Bu çok parçalı yapbozu şekillendirmeye çalışırken, farklı kanallardan ekipleri bir araya getirirken kriz yönetimini nasıl sağlıyorsunuz?

Elif DAĞDEVİREN: Zaten asıl maharet burada! Sinirlerinizin taş gibi olması, kendi yaşadığınız krizlerden kimsenin haberi olmaması gerekiyor. Yapımcının sürece biraz tepeden bakıp doğru tespitleri yapıyor olması, bunu yaparken de çok incelikli bir ilişki yönetimi kurabilmesi şart.

Örneğin başrol oyuncusu ile yönetmenin yaşadığı bir çatışmada, başrol oyuncusu haksız olsa bile onun gitmesi süreci tamamen öldüreceği için haklı olan yönetmene hakkını teslim ederek, ama başrol oyuncusunu da küstürmeden o sorunu çözmesi gereken kişi yapımcıdır. Bunun için çok sakin durmak ve dili doğru kullanmak gerekiyor. Benim iş hayatım bu tip insanlarla başladığı ve sürdüğü, özel yaşamımda da onlarla fazlaca vakit geçirdiğim için onların davranış kodlarına fazlasıyla hakimim. Öte yandan, onlardan biri olmadığım için sorunlara her iki taraftan da bakabiliyorum. Bu durum bize büyük avantaj sağladı.

Bülent HELVACI: Benim film sektöründe kriz yönetimi ile ilgili görüşüm şu: Film sektörü kriz yönetiminin ta kendisi! Filmin yapım aşamasından vizyona girme dönemine kadar krizle uğraşmak ve yönetmek zorunda kalıyorsunuz. Bunun birkaç nedeni var: Birincisi, her aşamada insana bağımlı bir iş… Üstelik bu insanların egosu çok yüksek… Bu iki kombinasyona aslında çok nadir sektörde rastlanır. Öte yandan; ekonomik, siyasi, sosyolojik ve meteorolojik her türlü dış riske de açık.

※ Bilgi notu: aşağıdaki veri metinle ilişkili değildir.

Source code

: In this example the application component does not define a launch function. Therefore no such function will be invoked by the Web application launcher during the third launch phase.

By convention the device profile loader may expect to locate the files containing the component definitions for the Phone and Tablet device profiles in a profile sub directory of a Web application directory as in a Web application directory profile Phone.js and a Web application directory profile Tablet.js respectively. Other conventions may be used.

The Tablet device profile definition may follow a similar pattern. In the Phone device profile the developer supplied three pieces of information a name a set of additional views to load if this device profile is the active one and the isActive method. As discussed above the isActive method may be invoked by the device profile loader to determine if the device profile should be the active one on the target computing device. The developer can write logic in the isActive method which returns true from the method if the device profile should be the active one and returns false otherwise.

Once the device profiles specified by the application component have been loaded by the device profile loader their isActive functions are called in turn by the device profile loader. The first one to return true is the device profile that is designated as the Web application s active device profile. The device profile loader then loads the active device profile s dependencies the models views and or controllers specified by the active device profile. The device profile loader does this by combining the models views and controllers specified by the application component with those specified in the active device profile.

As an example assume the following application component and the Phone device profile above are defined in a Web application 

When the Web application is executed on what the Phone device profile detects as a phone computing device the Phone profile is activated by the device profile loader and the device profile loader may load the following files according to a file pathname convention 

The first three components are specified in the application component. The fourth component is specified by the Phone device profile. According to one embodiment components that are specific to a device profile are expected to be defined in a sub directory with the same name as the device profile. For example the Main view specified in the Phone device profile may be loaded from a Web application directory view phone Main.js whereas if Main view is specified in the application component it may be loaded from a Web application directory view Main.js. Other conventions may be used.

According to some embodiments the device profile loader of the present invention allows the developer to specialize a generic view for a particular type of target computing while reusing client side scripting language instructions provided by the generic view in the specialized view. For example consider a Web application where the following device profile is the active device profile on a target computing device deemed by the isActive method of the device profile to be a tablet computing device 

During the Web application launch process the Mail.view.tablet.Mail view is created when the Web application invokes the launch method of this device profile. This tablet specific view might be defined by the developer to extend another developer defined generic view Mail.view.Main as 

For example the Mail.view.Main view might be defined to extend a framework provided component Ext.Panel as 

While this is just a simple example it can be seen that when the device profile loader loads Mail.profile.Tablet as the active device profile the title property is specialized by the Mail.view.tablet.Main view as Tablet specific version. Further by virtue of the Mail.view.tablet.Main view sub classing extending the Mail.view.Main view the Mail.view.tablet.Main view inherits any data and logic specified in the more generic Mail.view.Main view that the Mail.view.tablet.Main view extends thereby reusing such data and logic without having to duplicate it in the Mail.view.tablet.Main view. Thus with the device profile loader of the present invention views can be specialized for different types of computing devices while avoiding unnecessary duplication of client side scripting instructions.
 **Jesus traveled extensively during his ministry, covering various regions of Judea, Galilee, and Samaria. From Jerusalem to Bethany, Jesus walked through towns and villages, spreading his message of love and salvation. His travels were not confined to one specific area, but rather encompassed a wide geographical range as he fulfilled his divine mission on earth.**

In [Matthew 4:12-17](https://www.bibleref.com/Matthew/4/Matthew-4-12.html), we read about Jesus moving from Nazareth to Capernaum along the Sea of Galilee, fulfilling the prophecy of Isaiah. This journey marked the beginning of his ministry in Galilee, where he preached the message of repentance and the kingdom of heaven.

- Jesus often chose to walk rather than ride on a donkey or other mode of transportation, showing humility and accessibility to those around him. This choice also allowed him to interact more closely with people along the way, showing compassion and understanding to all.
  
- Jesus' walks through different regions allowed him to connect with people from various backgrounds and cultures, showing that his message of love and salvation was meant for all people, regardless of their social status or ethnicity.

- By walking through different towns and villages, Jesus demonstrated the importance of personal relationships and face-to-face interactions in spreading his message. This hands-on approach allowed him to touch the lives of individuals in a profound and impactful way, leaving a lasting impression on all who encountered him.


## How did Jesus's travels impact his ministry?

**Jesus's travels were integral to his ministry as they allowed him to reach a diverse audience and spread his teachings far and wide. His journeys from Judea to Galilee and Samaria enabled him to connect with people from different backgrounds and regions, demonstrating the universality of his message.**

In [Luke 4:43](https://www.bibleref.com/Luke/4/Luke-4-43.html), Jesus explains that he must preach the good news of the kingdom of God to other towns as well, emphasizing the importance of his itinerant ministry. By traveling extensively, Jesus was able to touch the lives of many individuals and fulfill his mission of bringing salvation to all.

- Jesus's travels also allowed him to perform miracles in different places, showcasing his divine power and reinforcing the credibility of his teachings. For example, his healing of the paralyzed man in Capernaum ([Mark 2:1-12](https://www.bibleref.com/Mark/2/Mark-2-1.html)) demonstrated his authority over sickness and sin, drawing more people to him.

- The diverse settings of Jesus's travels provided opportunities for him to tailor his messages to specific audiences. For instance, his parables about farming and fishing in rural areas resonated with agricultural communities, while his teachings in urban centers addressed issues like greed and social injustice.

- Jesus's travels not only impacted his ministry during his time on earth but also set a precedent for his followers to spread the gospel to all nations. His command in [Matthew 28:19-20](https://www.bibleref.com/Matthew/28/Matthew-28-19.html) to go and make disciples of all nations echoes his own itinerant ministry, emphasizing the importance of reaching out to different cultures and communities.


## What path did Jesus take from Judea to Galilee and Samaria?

Tüm bunların yanı sıra, birçok sektörü yakından tanıma şansı bulmuş bir yönetici olarak şu noktayı belirtmem gerekiyor: Riske açık bu ortamda çok pratik zekalı, yaratıcı, hızlı karar alabilen ekipler var. Bir zorlukla karşılaştığında ya da bir plan doğrultusunda ilerlerken herhangi bir aksama yaşadığında pratik çözümler bulabilen bir insan kaynağı var sektörde. Zaman içinde endüstrileşmeyle birlikte eğitim seviyesinin de yükselmesini bekliyoruz.

Şu anda kaç kişilik bir ekibiniz var?

Elif DAĞDEVİREN: Çekirdek kadromuz bizlerden ve üç arkadaşımızdan oluşuyor. Ancak bizim işimizde kadrolar projeye bağlı olarak artıyor. Projelerin olmadığı dönemlerde senaryo seçimi ile birebir ilgileniyoruz. Ön elemeleri ben yapıyor, ilgimi çeken projeleri Bülent’e iletiyorum. Zaten projenin ilgi çekici olup olmadığı ilk 15 dakikada anlaşılıyor. Elinize aldığınızda bırakamadığınız senaryoların üzerine gitmek gerekiyor.

Son olarak bizlerle hedeflerinizi paylaşır mısınız?

Bülent HELVACI: Biz uluslararası anlamda değerli olabilecek yapımlara imza atmak üzere yola çıktık. Bu yapımlar “Dondurmam Gaymak” gibi lokal bir proje de olabilir, hatta mahalleye kadar inen bir lokalite de olabilir. Ama imza atacağımız filmlerin yurtdışında da pazarlanabilecek ve veya ödül alabilecek bir potansiyeli olmalıdır.